◆ Exercise details:
Set the lines below, from the line that contains "May I trouble you for the current" up to and including the line that contains "That is 195 psi", into a Markdown table with the columns Row and Text, giving each line a row number and skipping blank lines. Leave the pictures out of the table.

◆ Material for this exercise:
>>
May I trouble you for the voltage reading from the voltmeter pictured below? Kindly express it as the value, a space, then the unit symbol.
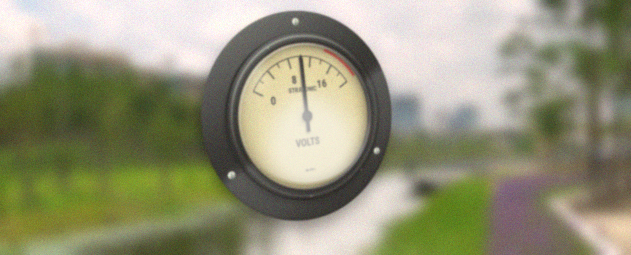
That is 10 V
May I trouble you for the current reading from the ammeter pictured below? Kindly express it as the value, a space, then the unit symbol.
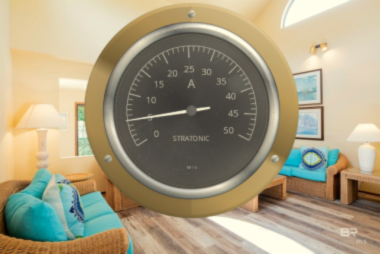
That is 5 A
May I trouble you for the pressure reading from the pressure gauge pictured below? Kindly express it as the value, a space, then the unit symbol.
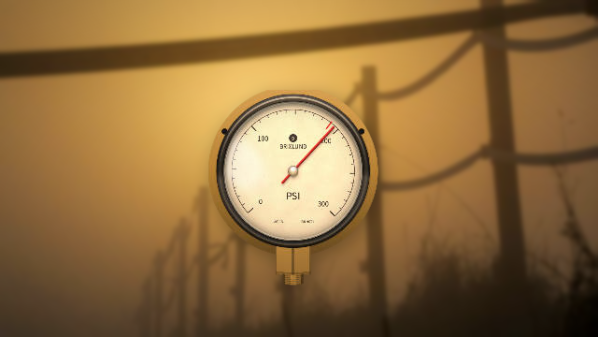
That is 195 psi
<<
>>
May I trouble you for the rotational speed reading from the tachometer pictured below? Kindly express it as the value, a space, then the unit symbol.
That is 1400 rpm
<<
>>
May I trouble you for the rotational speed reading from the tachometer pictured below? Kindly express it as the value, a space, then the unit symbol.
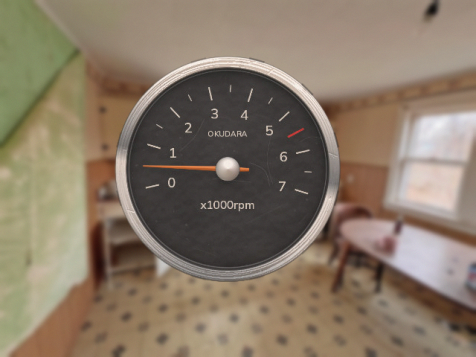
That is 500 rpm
<<
◆ Reply to the task:
| Row | Text |
|---|---|
| 1 | May I trouble you for the current reading from the ammeter pictured below? Kindly express it as the value, a space, then the unit symbol. |
| 2 | That is 5 A |
| 3 | May I trouble you for the pressure reading from the pressure gauge pictured below? Kindly express it as the value, a space, then the unit symbol. |
| 4 | That is 195 psi |